I looked at him. He was huge. “Yep, it’s me.” It was Patrick Sky, standing next to me.  I didn’t buy the album. Even though he was next to me. And later I wondered if Sky (and it was him) kind of hung around Village record stores checking out if anyone was buying his stuff. Maybe some kid from Brooklyn, for instance, checking out a world he was slowly exploring.

10 thoughts on “Village People and other tales

  1. I’m reading an autobiography of Alan Ginsberg just now, so right in that same groove. As for the Fugs: a long time since I heard ‘Do you like boobs a lot?’ and ‘Trying to forge the deep deep river of shit’…

  2. Went to the Village many times and Listened to the Fugs and Booker T. Zappa and Curtis Mayfield. Donovan and Major Lance.

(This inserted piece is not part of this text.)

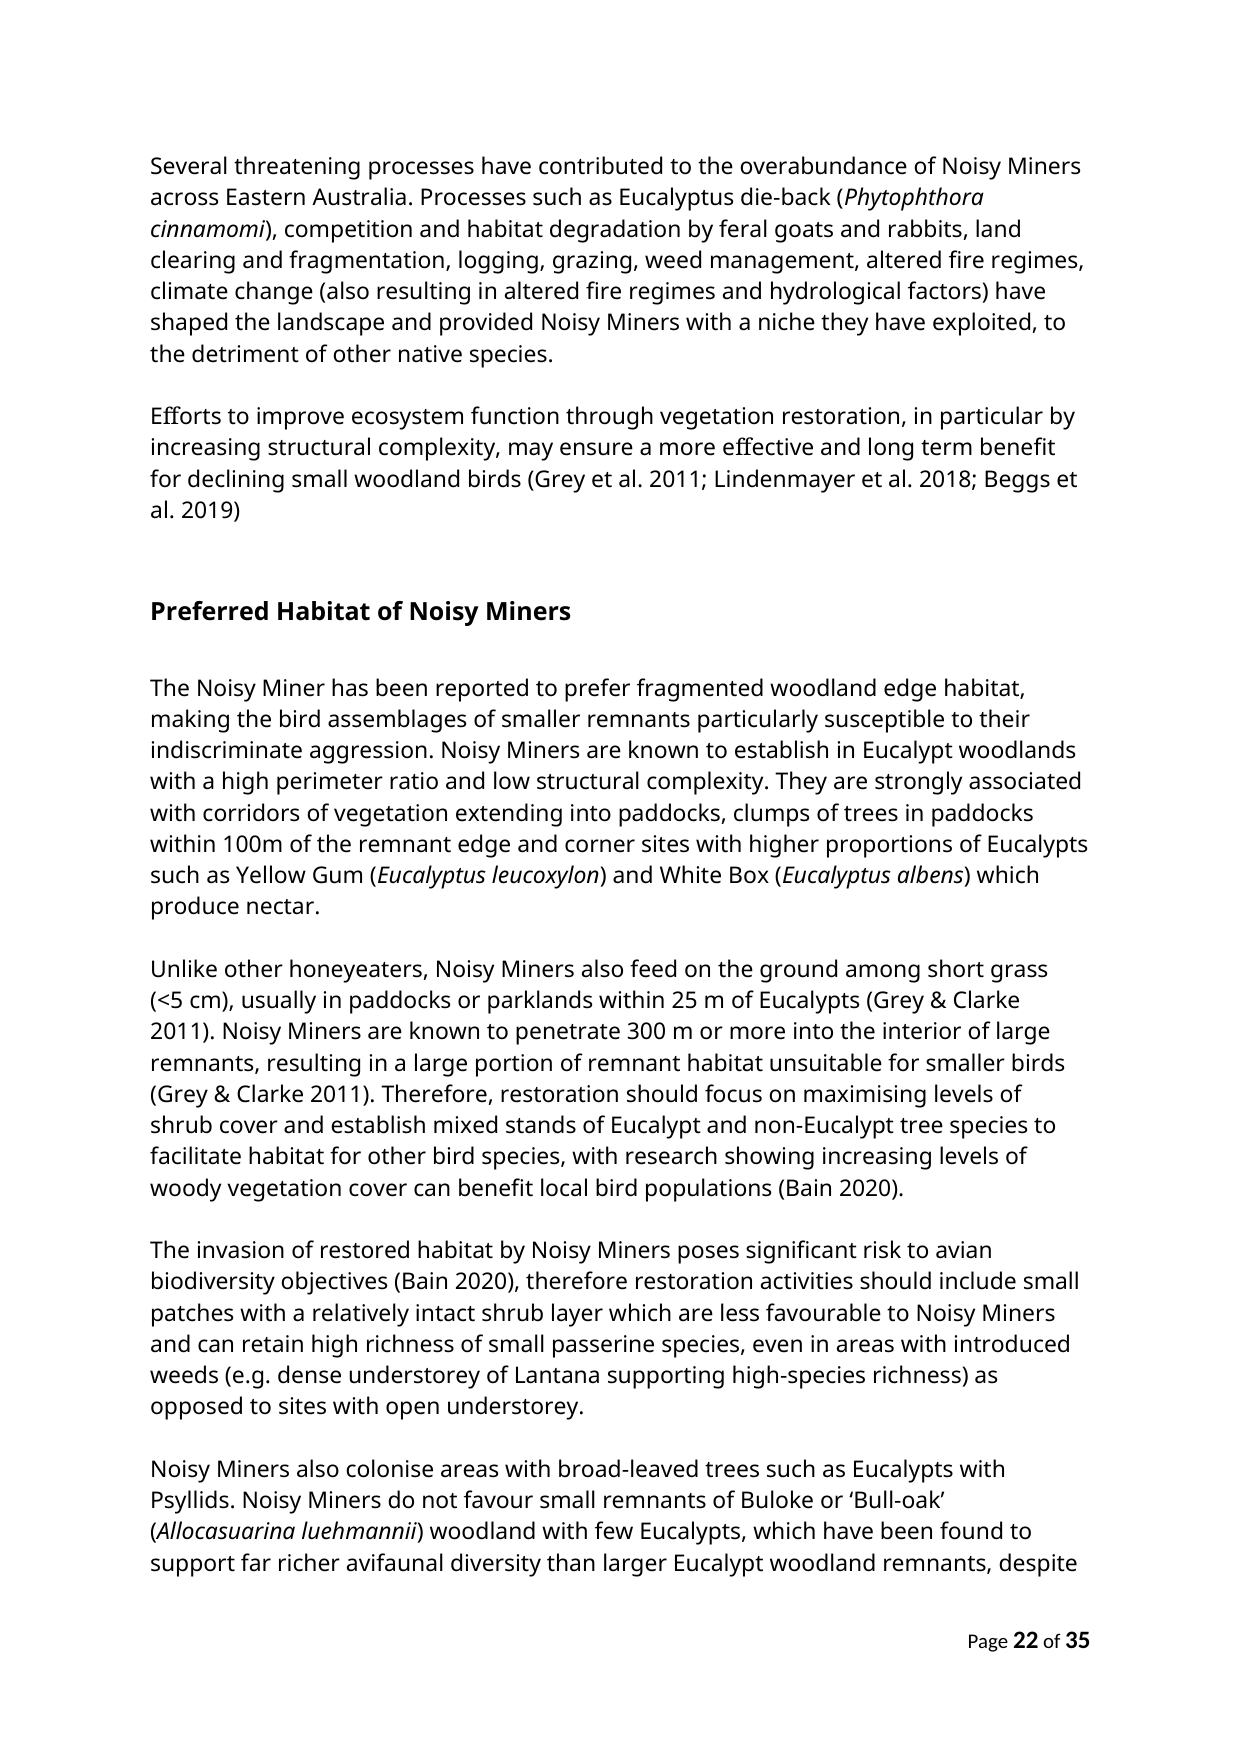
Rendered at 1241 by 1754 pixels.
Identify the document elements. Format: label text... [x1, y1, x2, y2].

  3. Ah, the Fugs. Not well known in England but known by ME because:

    I left school, shy and lacking confidence (a callow youth, as the novelists have it). I went to Barcelona where my father had recently been posted. My father sent me round to see the son of a colleague, slightly older than me, but who had long hair and ‘liked pop music’. (A dodgy thing for a Spanish youth in Franco’s Spain

    I arrived to find him and a couple of mates plus girlfriends. They were friendly enough but I spoke no Spanish and they hardly any English. Having ascertained that I didn’t smoke pot, didn’t play guitar (or any musical instruments) and didn’t have a girlfriend my host asked me if I could help translate something and put on an album by The Fugs

  4. Our crowd were regulars at Café Wha….

    I remember seeing Richard Pryor there, his first gig. Mind blowing for a white boy from Flatbush. Despite, or even maybe because of, the $5 rum and cokes served to 14 year olds.

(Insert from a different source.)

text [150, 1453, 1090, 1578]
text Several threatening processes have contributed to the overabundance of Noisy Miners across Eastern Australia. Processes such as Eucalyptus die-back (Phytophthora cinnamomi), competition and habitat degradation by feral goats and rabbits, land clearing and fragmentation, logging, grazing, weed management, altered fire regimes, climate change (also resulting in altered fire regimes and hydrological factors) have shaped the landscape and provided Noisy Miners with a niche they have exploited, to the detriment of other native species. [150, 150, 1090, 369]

    I think we also went to Café Au Go Go a lot. I remember seeing Jefferson Airplane there, probably 1967, equally mind blowing.

    ….We wore long wool winter coats we bought on the Bowery. Aviator shades we bought at the Army/Navy surplus on 2nd avenue.

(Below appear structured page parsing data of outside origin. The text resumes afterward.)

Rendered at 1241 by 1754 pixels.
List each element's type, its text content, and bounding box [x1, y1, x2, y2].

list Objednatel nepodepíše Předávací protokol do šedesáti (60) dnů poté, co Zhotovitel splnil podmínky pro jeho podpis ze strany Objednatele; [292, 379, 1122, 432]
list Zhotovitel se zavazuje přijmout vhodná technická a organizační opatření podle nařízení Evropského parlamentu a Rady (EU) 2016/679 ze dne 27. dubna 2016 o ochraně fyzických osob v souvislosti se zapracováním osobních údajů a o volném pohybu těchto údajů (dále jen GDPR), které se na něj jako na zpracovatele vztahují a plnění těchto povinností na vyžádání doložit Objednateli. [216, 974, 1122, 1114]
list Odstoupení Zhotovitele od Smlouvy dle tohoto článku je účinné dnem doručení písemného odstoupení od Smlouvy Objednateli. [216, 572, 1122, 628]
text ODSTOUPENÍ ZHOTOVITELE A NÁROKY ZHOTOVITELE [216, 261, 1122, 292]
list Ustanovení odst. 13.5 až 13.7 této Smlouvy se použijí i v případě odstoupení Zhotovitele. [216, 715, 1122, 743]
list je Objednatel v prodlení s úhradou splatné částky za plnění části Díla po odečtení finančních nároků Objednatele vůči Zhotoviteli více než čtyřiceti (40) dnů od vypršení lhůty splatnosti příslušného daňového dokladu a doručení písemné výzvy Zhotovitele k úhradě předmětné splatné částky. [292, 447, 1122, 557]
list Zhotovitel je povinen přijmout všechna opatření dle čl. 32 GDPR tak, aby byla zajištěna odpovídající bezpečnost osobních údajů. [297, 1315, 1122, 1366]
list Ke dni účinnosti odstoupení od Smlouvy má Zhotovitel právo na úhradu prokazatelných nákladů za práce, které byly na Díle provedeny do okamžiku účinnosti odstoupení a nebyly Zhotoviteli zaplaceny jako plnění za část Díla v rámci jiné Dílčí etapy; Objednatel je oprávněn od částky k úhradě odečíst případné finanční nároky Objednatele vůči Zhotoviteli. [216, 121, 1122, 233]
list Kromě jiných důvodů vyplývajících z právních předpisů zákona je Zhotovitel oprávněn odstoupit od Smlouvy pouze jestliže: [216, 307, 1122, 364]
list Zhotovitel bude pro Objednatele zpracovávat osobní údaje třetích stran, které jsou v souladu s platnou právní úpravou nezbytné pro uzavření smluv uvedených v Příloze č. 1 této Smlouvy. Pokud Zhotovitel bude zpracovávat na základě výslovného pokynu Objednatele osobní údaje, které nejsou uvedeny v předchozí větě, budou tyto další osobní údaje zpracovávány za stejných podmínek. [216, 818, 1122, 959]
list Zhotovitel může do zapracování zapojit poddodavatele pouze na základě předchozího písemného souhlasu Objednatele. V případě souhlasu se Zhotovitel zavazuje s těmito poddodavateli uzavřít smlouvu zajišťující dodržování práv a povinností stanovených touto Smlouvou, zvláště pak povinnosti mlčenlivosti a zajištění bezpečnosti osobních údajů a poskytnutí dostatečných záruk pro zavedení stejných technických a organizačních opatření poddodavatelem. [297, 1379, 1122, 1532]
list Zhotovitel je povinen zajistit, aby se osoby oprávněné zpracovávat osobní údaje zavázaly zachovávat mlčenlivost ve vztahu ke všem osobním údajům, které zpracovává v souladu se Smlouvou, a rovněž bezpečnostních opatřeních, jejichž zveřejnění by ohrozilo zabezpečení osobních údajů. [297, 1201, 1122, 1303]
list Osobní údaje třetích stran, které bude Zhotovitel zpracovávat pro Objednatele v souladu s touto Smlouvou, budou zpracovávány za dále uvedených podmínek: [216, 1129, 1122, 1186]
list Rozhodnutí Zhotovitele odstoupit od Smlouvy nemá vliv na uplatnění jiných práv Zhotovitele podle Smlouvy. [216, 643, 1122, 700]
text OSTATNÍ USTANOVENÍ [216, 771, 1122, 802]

  5. Oh RK those were eye-opening days crawling the Village, hanging at the Wha, the Airplane at the a-go-go and the shows at the old Village Theatre, (Richard you left out the smell of piss), before it became the Fillmore East. It was a magical path for young innocents

  6. Who wasn’t around those few blocks back then who was worth a shit in music, comedy, etc? … Dylan, McGuinn, Phil Ochs, Carlin, Lenny Bruce (arrested at Au Go Go), Baez, Joni Mitchell, Mama Cass, John Sebastian …. on and on … we tried to find Dylan at the Gaslight and some other little joints one night but couldn’t …. read the Wikipedia article on The Bitter End for a pretty comprehensive (and amazing) list … I saw a few years ago Electric Lady studios is still around over on West Fourth

  7. The first time I saw The Fugs, it was on a triple-bill with the Velvet Underground (with Nico) and the Grateful Dead (with Pigpen). The second and last time was in Cambridge. My high school band was kicked out of a battle-of-the-bands once for playing “I Couldn’t Get High”.